Given task A:
For each statement below, say yes or no according to the forum thread on keeping three Python lists the same length, and quote the words of the thread that decide it. (i) The first answer says next(txt_file, '') can get the next line without loading the file into memory first. (ii) The first answer's output reports list lengths of 5, 5 and 4. (iii) The second answer says that mixing a for loop with next() makes the file object skip lines.

Source document:
Reputation: 111
i have a file.txt
that look like this.
testings 1
response 1-a
time 32s
testings 2
response 2-a
time 32s
testings 3
*blank*
testings 4
error
testings 5
response 5-a
time 26s
and prints
['testings 1', 'testings 2', 'testings 3', 'testings 4', 'testings 5']
['response 1-a', 'response 2-a', 'response 5-a']
['time 32s', 'time 20s', 'time 26s']
So it´s a simpel code i have, it opens the file, uses readlines()
and looks for the keywords testings
,response
and time
then appends the string to 3 seperat lists. As shown in the file.txt
some testings x
are either *blank*
or has an error
instead off a response
. My problem is that i need the lists to always have the same lenght. Like this:
['testings 1', 'testings 2', 'testings 3', 'testings 4', 'testings 5']
['response 1-a', 'response 2-a', '*error*', '*error*', 'response 5-a']
['time 32s', 'time 20s', '*error*', '*error*', 'time 26s']
So i was thinking if it´s posbile to "read for 3 lines at the same time" and have a if-statment where all the 3 lines need to have the right keywords ("be True") or else insert *error*
in the response and time list to keep the lenght right. Or is there even a better way to keep 3 list at the same lenght?
test = []
response = []
time =[]
with open("textfile.txt",'r') as txt_file:
for line in txt_file.readlines():
if ("testings") in line:
test.append(line.strip())
if ("response") in line:
response.append(line.strip())
if ("time") in line:
time.append(line.strip())
print (response)
print (test)
print (time)
Upvotes: 0
Views: 76
Reputation: 155
This snippet does what you are seeking. You can use next(txt_file, '')
to retrieve the next line without having to load the file into memory first. Then, you look only for lines that contain "testing", and when you do, you compare the next two lines. it will always add one string to each list, any time it finds "testing", however, if it doesn't find "response" or "time" then it will insert errors where appropriate. Here is the code, using the input you gave above.
with open("textfile.txt", "r") as txt_file:
test = []
response = []
time = []
for line in txt_file:
if "testings" in line:
test_line = line.strip()
response_line = next(txt_file, '').strip()
time_line = next(txt_file, '').strip()
test.append(test_line)
if "response" in response_line:
response.append(response_line)
else:
response.append("*error*")
if "time" in time_line:
time.append(time_line)
else:
time.append("*error*")
And the Output:
In : test
Out: ['testings 1', 'testings 2', 'testings 3', 'testings 4', 'testings 5']
In : response
Out: ['response 1-a', 'response 2-a', '*error*', '*error*', 'response 5-a']
In : time
Out: ['time 32s', 'time 32s', '*error*', '*error*', 'time 26']
In : len(test), len(response), len(time)
Out: (5, 5, 5)
Upvotes: 1
Reputation: 1124110
Text file are iterables, meaning you can loop over them directly, or you can use the next()
function to get another line from them. The file object will always produce the next line in the file whatever method you are using, even when mixing techniques.
You can use this to pull in more lines in a for
loop:
with open("textfile.txt",'r') as txt_file:
for line in txt_file:
line = line.strip()
if line.startswith('testings'):
# expect two more lines, response and time
response_line = next(txt_file, '')
if not response_line.startswith('response'):
# not a valid block, scan forward to the next testings
continue
time_line = next(txt_file, '')
if not time_line.startswith('time'):
# not a valid block, scan forward to the next testings
continue
# valid block, we got our three elements
test.append(line)

Given task B:
From the records, print the lines beginning with the line that contains "yellow ellipse: moved 15 px right, 10 px down" and continuing through the line that contains "pink circle at (481, 250): moved 10 px down", with both of those lines included. Leave out the pictures.

Recorded data:
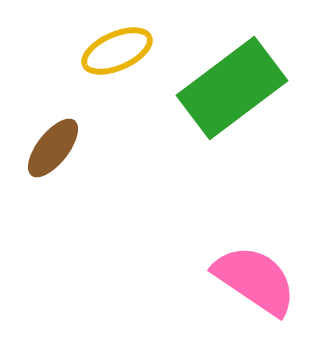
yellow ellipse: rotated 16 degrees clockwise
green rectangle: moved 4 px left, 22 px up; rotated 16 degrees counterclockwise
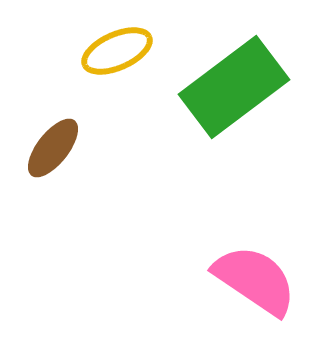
green rectangle: moved 2 px right, 1 px up
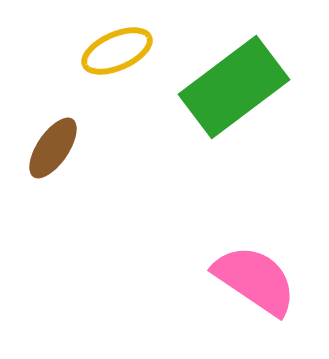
brown ellipse: rotated 4 degrees counterclockwise
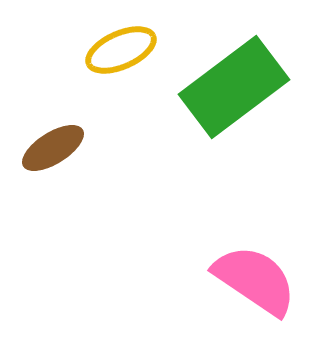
yellow ellipse: moved 4 px right, 1 px up
brown ellipse: rotated 24 degrees clockwise
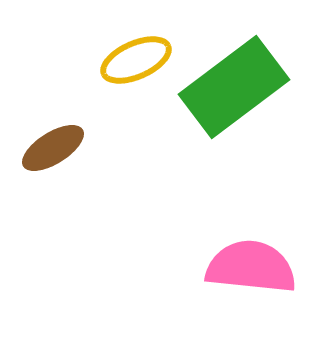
yellow ellipse: moved 15 px right, 10 px down
pink semicircle: moved 4 px left, 13 px up; rotated 28 degrees counterclockwise
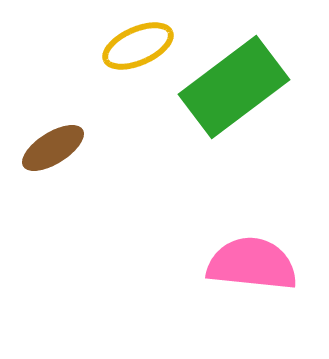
yellow ellipse: moved 2 px right, 14 px up
pink semicircle: moved 1 px right, 3 px up
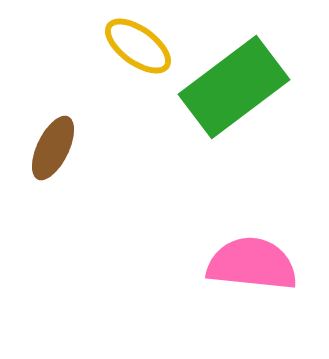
yellow ellipse: rotated 60 degrees clockwise
brown ellipse: rotated 32 degrees counterclockwise
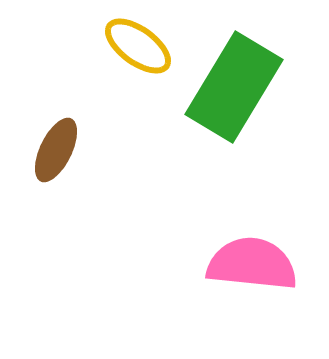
green rectangle: rotated 22 degrees counterclockwise
brown ellipse: moved 3 px right, 2 px down
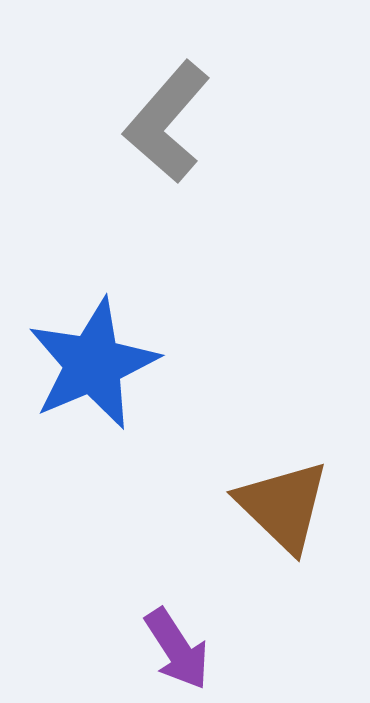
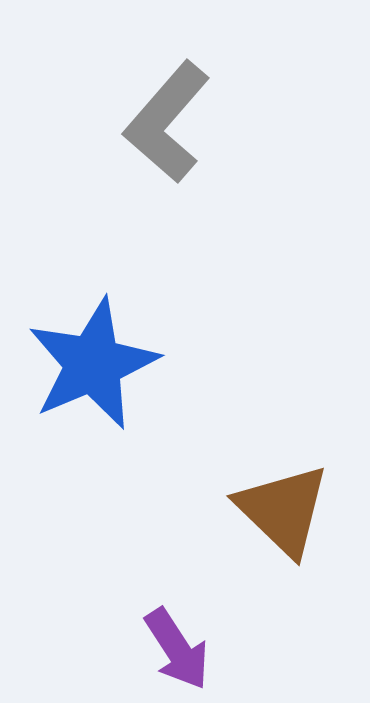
brown triangle: moved 4 px down
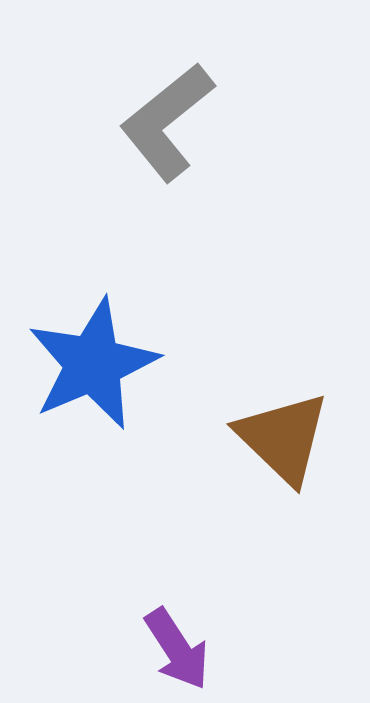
gray L-shape: rotated 10 degrees clockwise
brown triangle: moved 72 px up
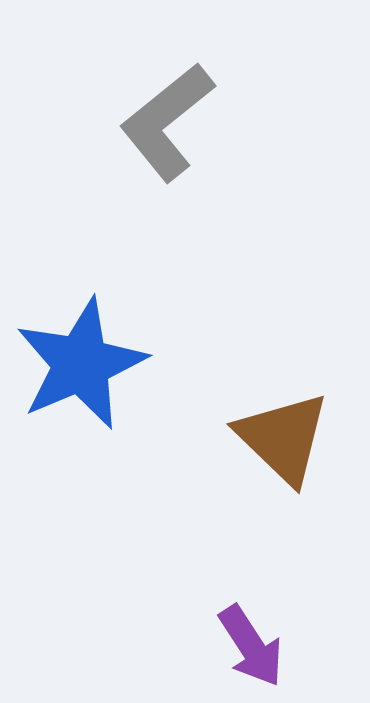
blue star: moved 12 px left
purple arrow: moved 74 px right, 3 px up
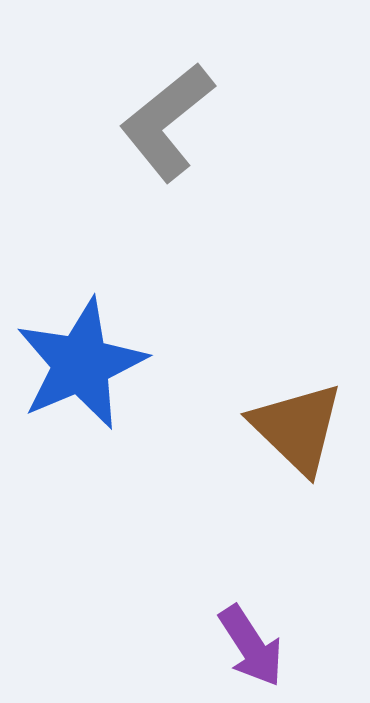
brown triangle: moved 14 px right, 10 px up
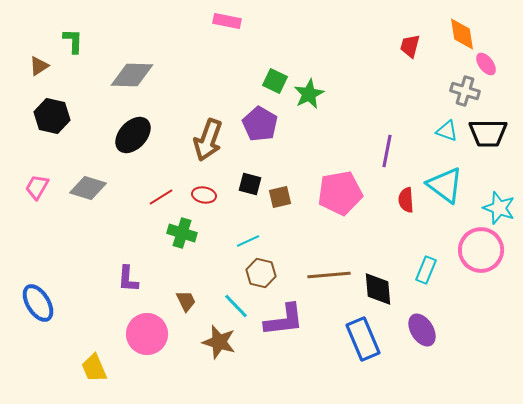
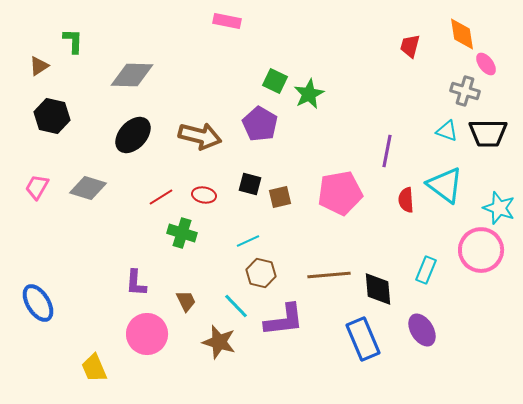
brown arrow at (208, 140): moved 8 px left, 4 px up; rotated 96 degrees counterclockwise
purple L-shape at (128, 279): moved 8 px right, 4 px down
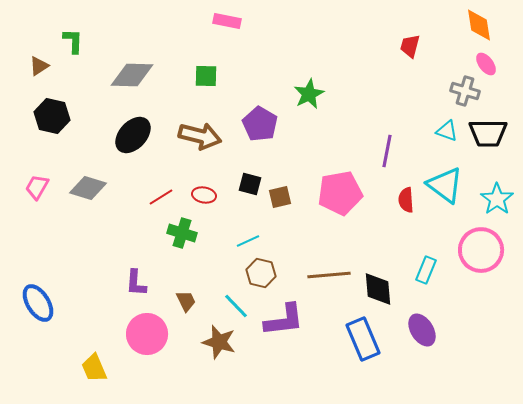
orange diamond at (462, 34): moved 17 px right, 9 px up
green square at (275, 81): moved 69 px left, 5 px up; rotated 25 degrees counterclockwise
cyan star at (499, 208): moved 2 px left, 9 px up; rotated 16 degrees clockwise
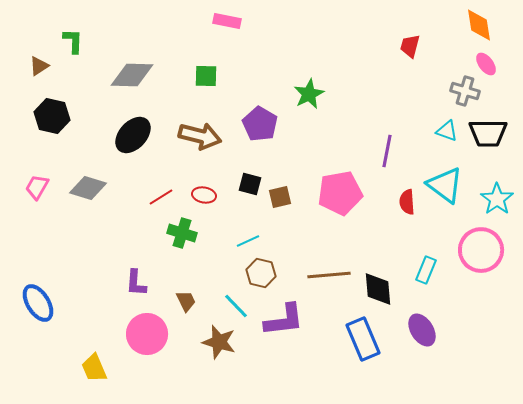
red semicircle at (406, 200): moved 1 px right, 2 px down
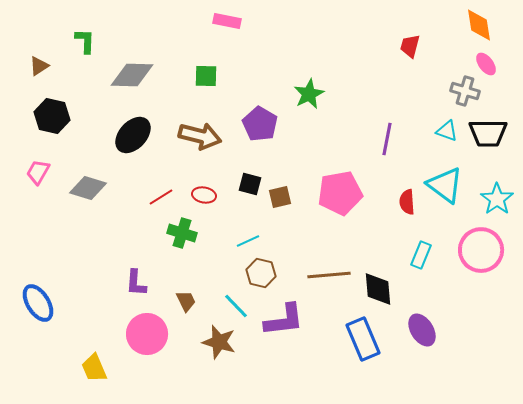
green L-shape at (73, 41): moved 12 px right
purple line at (387, 151): moved 12 px up
pink trapezoid at (37, 187): moved 1 px right, 15 px up
cyan rectangle at (426, 270): moved 5 px left, 15 px up
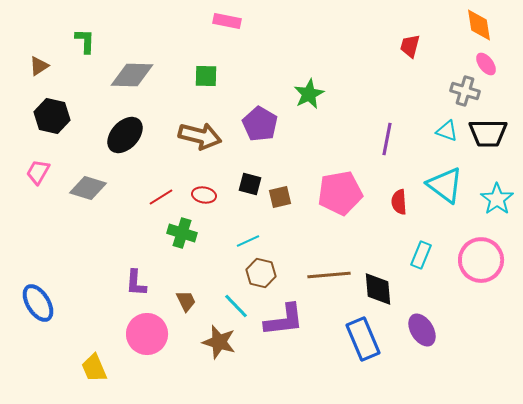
black ellipse at (133, 135): moved 8 px left
red semicircle at (407, 202): moved 8 px left
pink circle at (481, 250): moved 10 px down
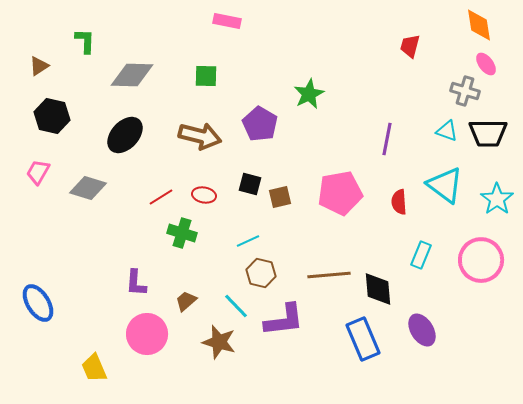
brown trapezoid at (186, 301): rotated 105 degrees counterclockwise
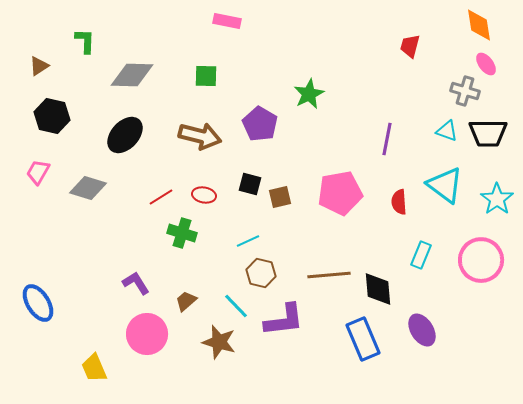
purple L-shape at (136, 283): rotated 144 degrees clockwise
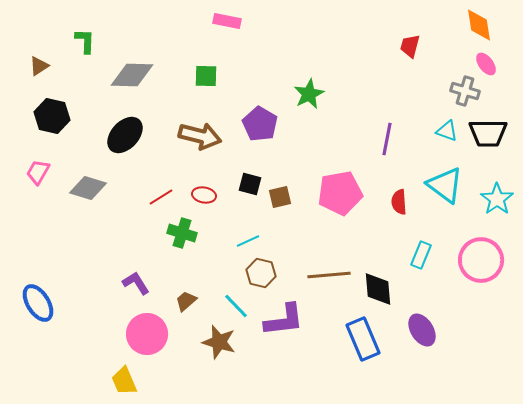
yellow trapezoid at (94, 368): moved 30 px right, 13 px down
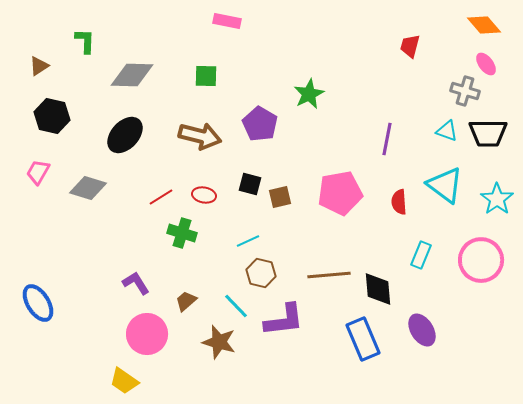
orange diamond at (479, 25): moved 5 px right; rotated 32 degrees counterclockwise
yellow trapezoid at (124, 381): rotated 32 degrees counterclockwise
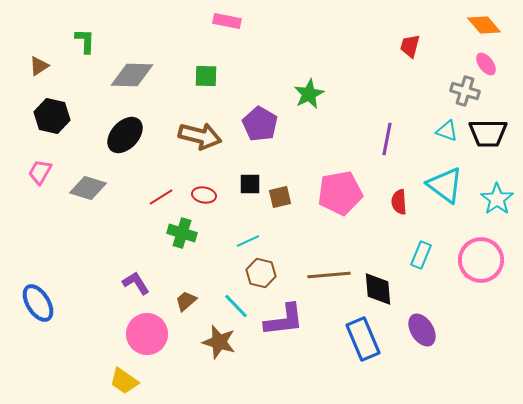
pink trapezoid at (38, 172): moved 2 px right
black square at (250, 184): rotated 15 degrees counterclockwise
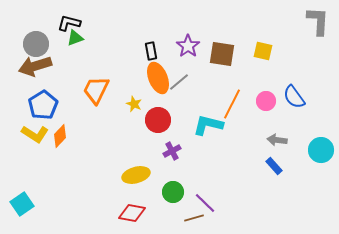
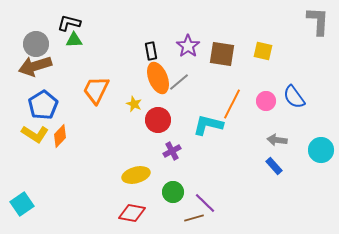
green triangle: moved 1 px left, 2 px down; rotated 18 degrees clockwise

Full solution A:
(i) Yes: "to retrieve the next line without having to load the file into memory first"
(ii) No: "Out: (5, 5, 5)"
(iii) No: "The file object will always produce the next line in the file whatever method you are using, even when mixing techniques."

Full solution B:
yellow ellipse: moved 15 px right, 10 px down
pink semicircle: moved 4 px left, 13 px up; rotated 28 degrees counterclockwise
yellow ellipse: moved 2 px right, 14 px up
pink semicircle: moved 1 px right, 3 px up
yellow ellipse: rotated 60 degrees clockwise
brown ellipse: rotated 32 degrees counterclockwise
green rectangle: rotated 22 degrees counterclockwise
brown ellipse: moved 3 px right, 2 px down
brown triangle: moved 4 px down
gray L-shape: rotated 10 degrees clockwise
brown triangle: moved 72 px up
blue star: moved 12 px left
purple arrow: moved 74 px right, 3 px up
brown triangle: moved 14 px right, 10 px up
brown arrow at (208, 140): moved 8 px left, 4 px up; rotated 96 degrees counterclockwise
purple L-shape at (128, 279): moved 8 px right, 4 px down
orange diamond at (462, 34): moved 17 px right, 9 px up
green square at (275, 81): moved 69 px left, 5 px up; rotated 25 degrees counterclockwise
cyan star at (499, 208): moved 2 px left, 9 px up; rotated 16 degrees clockwise
red semicircle at (406, 200): moved 1 px right, 2 px down
green L-shape at (73, 41): moved 12 px right
purple line at (387, 151): moved 12 px up
pink trapezoid at (37, 187): moved 1 px right, 15 px up
cyan rectangle at (426, 270): moved 5 px left, 15 px up
black ellipse at (133, 135): moved 8 px left
red semicircle at (407, 202): moved 8 px left
pink circle at (481, 250): moved 10 px down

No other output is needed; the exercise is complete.